* [Task directions]
Quote every entry line word for word, everything from the line containing "Jak Zamrazit Ovoce A Zeleninu Ze Zahrady" down to the line containing "5 Důvodů, Proč Potřebujete Bezpečnostní Dveře", with both of those lines included.

* [Data listing]
★ ★ ★ ★ ★ ★ ★
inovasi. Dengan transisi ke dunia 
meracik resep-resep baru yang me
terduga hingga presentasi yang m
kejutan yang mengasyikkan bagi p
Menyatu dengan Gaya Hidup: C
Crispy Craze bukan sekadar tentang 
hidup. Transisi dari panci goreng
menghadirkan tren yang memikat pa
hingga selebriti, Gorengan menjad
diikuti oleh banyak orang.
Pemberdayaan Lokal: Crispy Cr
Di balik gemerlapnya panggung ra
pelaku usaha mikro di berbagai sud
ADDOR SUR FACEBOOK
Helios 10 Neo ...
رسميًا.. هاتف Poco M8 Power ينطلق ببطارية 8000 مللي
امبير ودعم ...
★ ★ ★ ★ ★ ★ ★
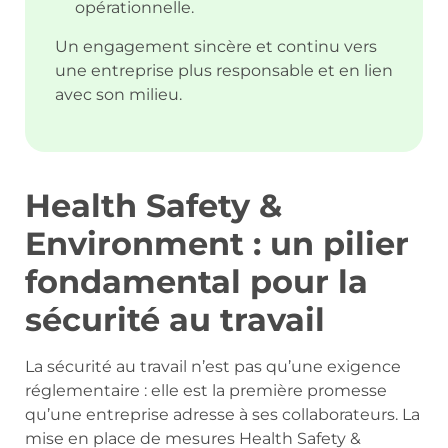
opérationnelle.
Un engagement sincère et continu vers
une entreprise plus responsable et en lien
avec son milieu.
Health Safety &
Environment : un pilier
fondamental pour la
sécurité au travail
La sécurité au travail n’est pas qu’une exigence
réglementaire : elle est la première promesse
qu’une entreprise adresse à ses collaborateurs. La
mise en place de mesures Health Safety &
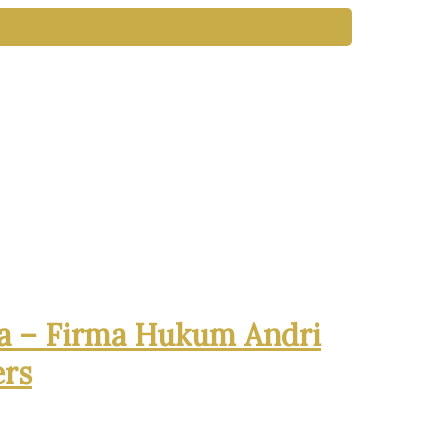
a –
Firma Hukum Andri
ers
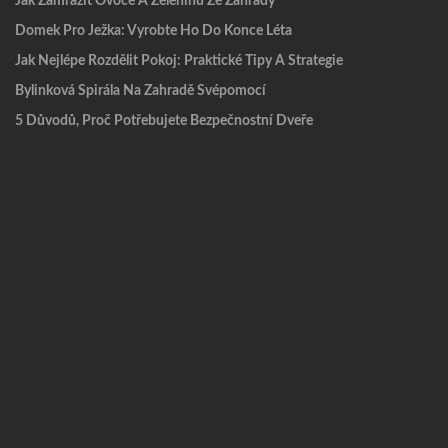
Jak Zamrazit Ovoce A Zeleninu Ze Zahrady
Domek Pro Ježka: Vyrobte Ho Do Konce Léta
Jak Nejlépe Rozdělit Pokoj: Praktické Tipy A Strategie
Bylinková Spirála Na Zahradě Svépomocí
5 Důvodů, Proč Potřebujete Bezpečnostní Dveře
★ ★ ★ ★ ★ ★ ★
* [Reply to the exercise]
Jak Zamrazit Ovoce A Zeleninu Ze Zahrady
Domek Pro Ježka: Vyrobte Ho Do Konce Léta
Jak Nejlépe Rozdělit Pokoj: Praktické Tipy A Strategie
Bylinková Spirála Na Zahradě Svépomocí
5 Důvodů, Proč Potřebujete Bezpečnostní Dveře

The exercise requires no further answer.